Change in inspiratory phase

Patient can be in different inspiratory phase when injured and imaged. Body, especially chest imaging, aspired to be performed in the end of inspiration [24]. Not every patient will cooperate: Unconscious patient or patient in pain will not be able to control respiration as needed. Therefore, it is hard to predict the respiratory phase of the trauma patient during imaging. Similarly, the patient can be at any respiratory phase when injured. Therefore, it is impossible to image the patient at the same respiratory phase. This will cause truncations and false alterations of the fragment trajectory (Fig. 5b). This effect is most accentuated in the organs that move extensively during respiration—chest and upper abdomen.

Change of fragment direction

The course of a fragment within the tissues may be irregular due to tumbling effect or ricochet [25]. In the cases presented herein, these effects were negligible: The lead balls that filled Katyusha’s missile were round and regular and thus had relatively straight trajectory. Nevertheless, these effects can be more pronounced in the fragments injury.

Small and numerous fragments may ricochet one from another, inducing additional injury in the tract itself. Some of them will be deflected from the original trajectory direction.

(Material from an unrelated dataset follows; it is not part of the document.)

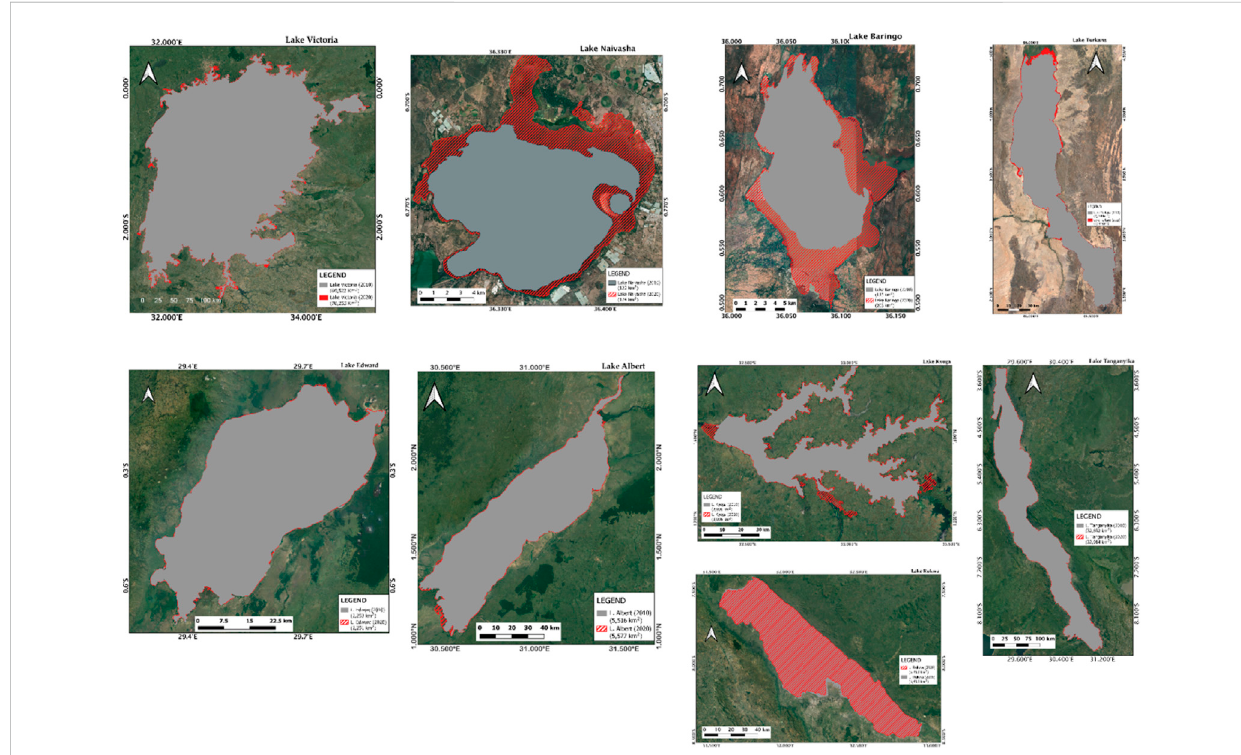
FIGURE 3 Changes in the areal extents of the selected African lakes due to fl ooding. The grey region indicates the lake ’ s shoreline in 2010 and the red shaded region is the shoreline in 2020.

Another cause of the change in the fragment direction is ricochet from the bony surface in the body. All these changes in injury trajectory can be identified and followed through alterations in the tissue attenuation, keeping in mind the above-mentioned mechanisms of the ricochet.

Embolization of fragment

There are a number of reports about embolization of fragments through a vascular structure [26, 27]. The prerequisite for such situation is a small fragment that acquires an anatomical access to the vein or artery. The fragment will be found at the some distal point of the vessel, after a movement along the direction of the vessel. If a vein is involved, then the fragment may be found in the heart chambers or even in pulmonary arteries. If an artery is involved, then the fragment can be found in the peripheral artery. We have not encountered such case in the current case series, but this rare entity should be kept in mind when injury tract cannot be aligned with the fragment.

Multiple fragments

The biggest challenge constitutes cases with multiple fragments. It can be very hard and virtually impossible to recognize the entry point and direction of each and every fragment. Intersecting and comingling paths were found to be a major limitation for the recognition of the gunshot wound direction in the virtual autopsy series [11]. Still, the general direction of the injury can usually be outlined, in a similar way as for lone fragment.

Benefits

For radiologist

Trauma CT reading can be very time consuming as well as challenging and complicated. Usually, rapid reading is needed as critically injured patients should be treated and in the scenario of multiple casualties. Understanding the exact mechanism of injury is a prerequisite for timely and accurate diagnosis of the traumatic injury. MPR is an easily learned tool that can be conveniently and speedily applied in the fragment injury.

This technique has been used increasingly lately, as it becomes widely available and easy and fast to use. It should be noted, however, that the radiologist performing MPRs for injury trajectory should not neglect regular reading of the entire CT dataset, scrutinizing all organs for injury.

For clinician

MPR serves as an immediate and intuitive explanation of the injury to the treating physician, both depicting injured organs and mechanism of the injury. MPRs provide three-dimensional depiction of the injury, similar to the operating field, making the planning of surgery more efficient. In addition, given the time constraints of managing trauma patients, everything that helps to provide prompt diagnosis and thus prompt treatment is of high value.

For patient

The most important end point is that MPR helps to direct the surgeon to operate when needed and to avoid deep surgical exploration when not needed.

Conclusion

Protocol of MPR performance is presented herein. MPRs in the fragment trajectory can be helpful for accurate and fast diagnosis of injury. In addition, MPRs serve as vivid presentation of injured and spared organs to the treating physician.